## [Lesetext]

Formtiefs und Verletzungssorgen Titelverteidiger Italien startet als Außenseiter
Die Squadra Azzurra, immerhin Titelverteidiger bei der anstehenden Europameisterschaft, geht als Außenseiter in das Turnier. Auch Trainer Luciano Spalletti konnte daran nichts ändern.
Seit vergangenem September ist Luciano Spalletti Trainer der Squadra Azzurra. Nach einem Dreivierteljahr ist klar: Der Meistercoach der SSC Neapel ist kein Wunderheiler. Große Hoffnungen hatte Fußball-Italien in den 65-Jährigen gesetzt, als er einsprang für Europameistermacher Roberto Mancini, der sich nach einer Reihe enttäuschender Spiele Richtung Saudi-Arabien abgesetzt hatte.
Spalletti war gerade zum Trainer des Jahres in Italien gekürt worden und hatte in Neapel gezeigt, dass er auch mit einer nicht überragend besetzten Mannschaft begeisternden Fußball spielen lassen kann. Im Nationalteam klappt das bislang noch nicht. Der formschwache Titelverteidiger geht als Außenseiter in die EURO.
Mit viel Mühe zum EM-Ticket
Nur mit Mühe hat Italien in der Qualifikation den Gruppensieg vor der Ukraine geschafft. Wirklich überzeugend war keines der Spiele. Angesichts der wachsenden Ungeduld im Land erlaubte sich Spalletti vor dem Abflug nach Deutschland den Hinweis: "Niemand sollte vergessen, wo wir herkommen." Nämlich vom Scheitern in der Qualifikation für die WM in Katar, in der sich Nord-Mazedonien als zu große Hürde für den Europameister erwies.

## [Erfasste Angaben]

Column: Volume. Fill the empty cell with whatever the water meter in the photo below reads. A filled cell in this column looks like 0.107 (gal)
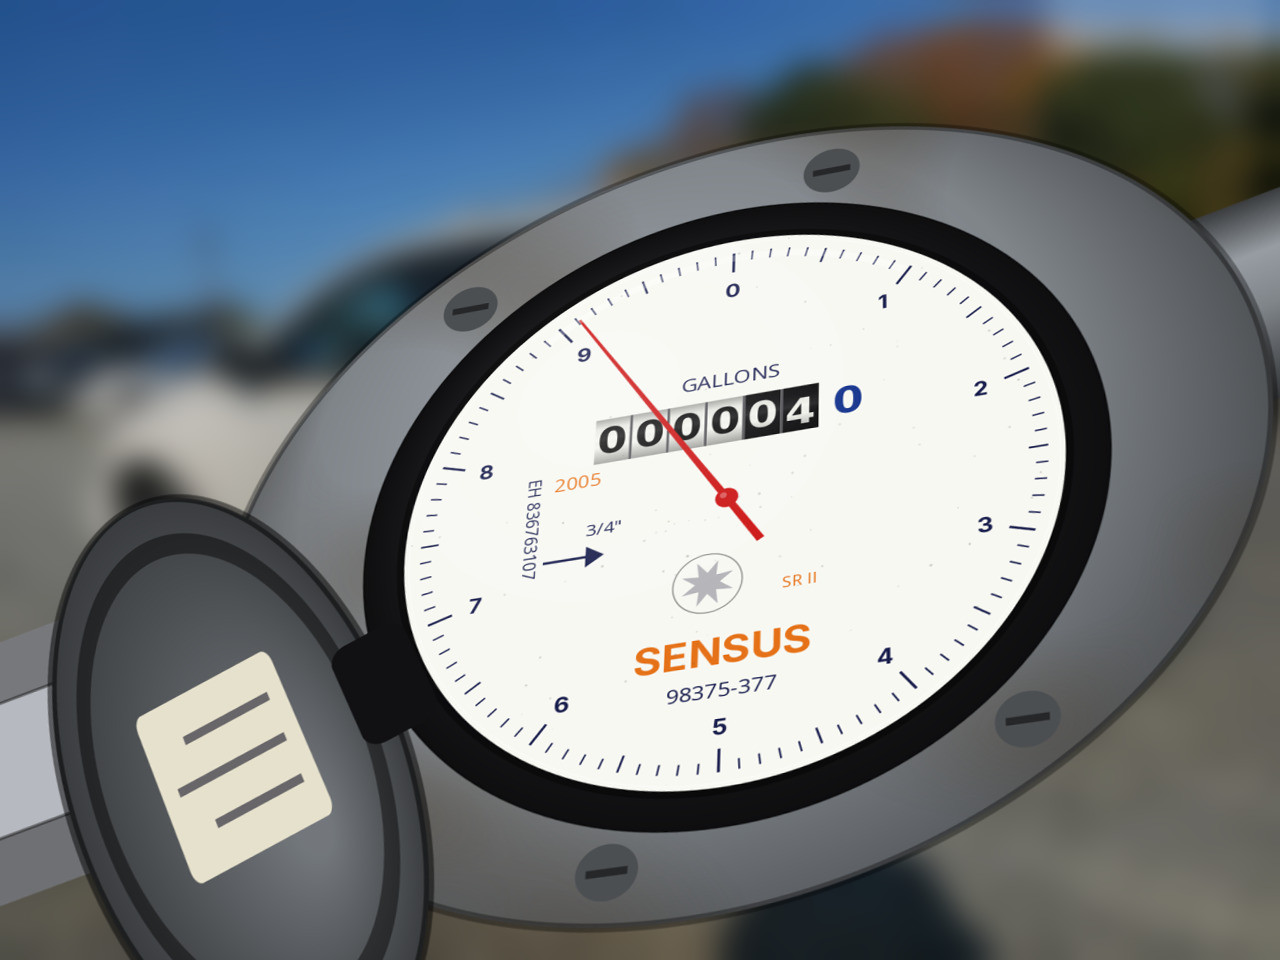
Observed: 39.1 (gal)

## [Erforderliche Schritte]
A. Welche Länder werden im Text über Italiens Nationalmannschaft genannt?
B. Wie lässt sich der Text über Italiens Nationalmannschaft in zwei Sätzen zusammenfassen?

## [Antwortliste]
A. Italien, Saudi-Arabien, Ukraine, Deutschland, Katar, Nord-Mazedonien

B. Italien geht als formschwacher Titelverteidiger und Außenseiter in die Europameisterschaft, und auch Luciano Spalletti, der seit vergangenem September als Nachfolger von Roberto Mancini Trainer ist, konnte daran bislang nichts ändern. Den Gruppensieg in der Qualifikation vor der Ukraine schaffte die Mannschaft nur mit Mühe, nachdem sie zuvor an der Qualifikation für die WM in Katar gescheitert war.